# Gyms with strongman equipment?



## Ellis (Mar 18, 2006)

Anyone know of any gyms in the south or midlands that has a good range of strongman equipment?


----------



## big pete (Mar 23, 2004)

there is a chap known as 'table tennis' , his name is lawrence, he's based in stroud, so its just nothr of bath


----------



## Ellis (Mar 18, 2006)

O prosume he has a gym or strongman eqiupment?


----------



## big pete (Mar 23, 2004)

both i think, i was gonna mail him over on MT, hes doin the qualifier for BSM i believe, so hes gotta train for those sorta weights


----------



## Ellis (Mar 18, 2006)

When you speak to him then can you let me know.

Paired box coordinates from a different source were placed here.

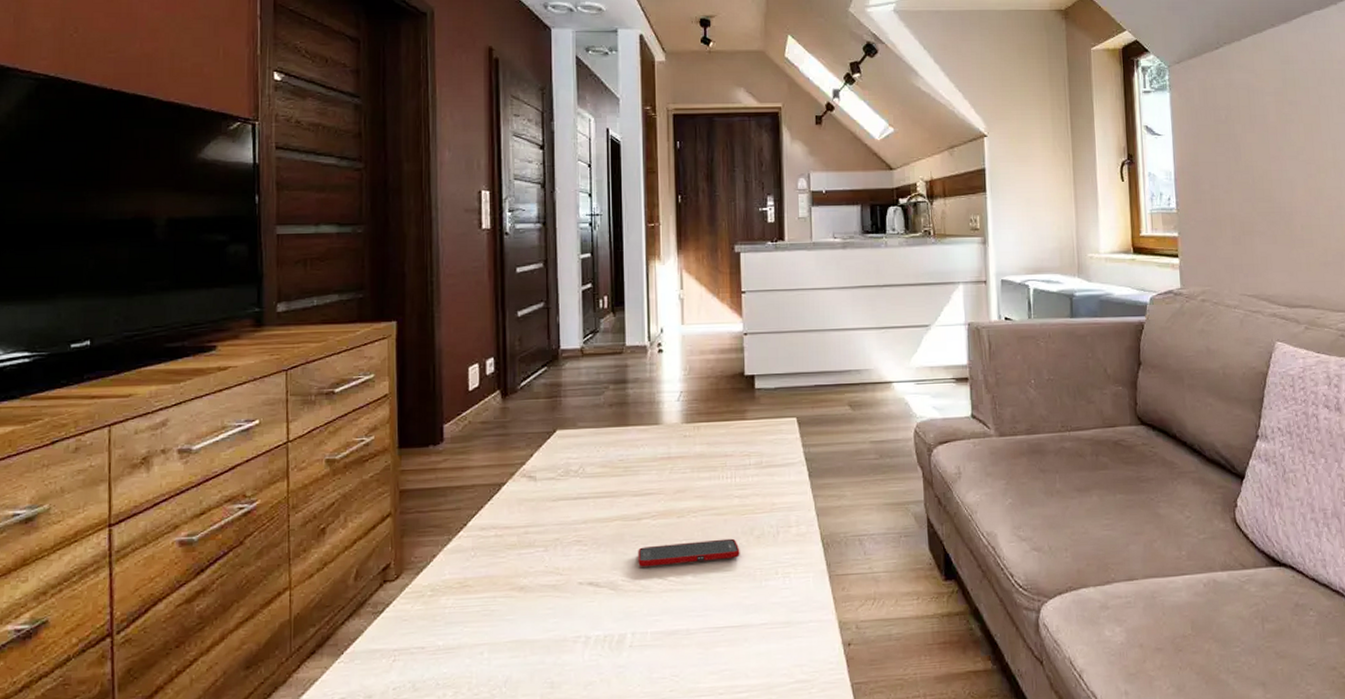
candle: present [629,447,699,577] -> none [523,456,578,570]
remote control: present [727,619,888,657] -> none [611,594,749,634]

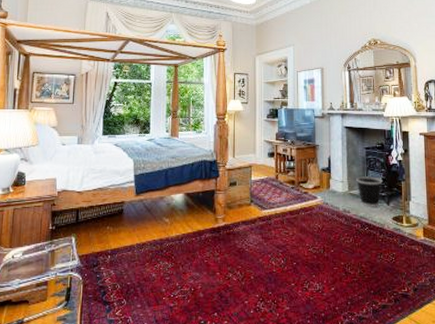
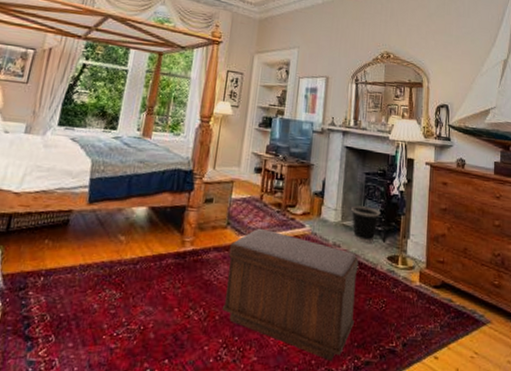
bench: none [255,202,369,307] -> present [221,228,359,362]

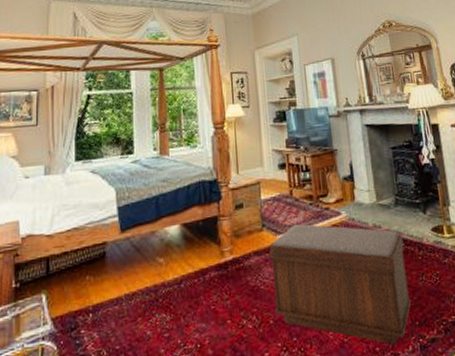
wastebasket: present [351,205,380,243] -> none [384,181,415,219]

How far are you from there?


----------



## big pete (Mar 23, 2004)

stroud is about 1hr or so, im not sure on the actual time. its only just south of gloucester, so cant be too bad


----------



## Ellis (Mar 18, 2006)

Found it on foute finder, not that far, bout 1hr 20 from me.


----------



## big pete (Mar 23, 2004)

thats not too bad. rute finder is always a little slow cos they count 'A' roads as being an average of 50mph

what about milton keynes?


----------



## Ellis (Mar 18, 2006)

just checked milton keynes 1hr 22 mins


----------



## big pete (Mar 23, 2004)

not bad, il see what Iain says.

hes a big ol boy, was upto about 21st a month or so ago!!!!!!!


----------



## Ellis (Mar 18, 2006)

bring it on. This little man will show you big boys how to flip, lift and drag, lol.


----------



## big pete (Mar 23, 2004)

stop talking about what your gonna do with your missus and get to the gym!!!!

lol

ive asked him, just gonna wait and see what he says


----------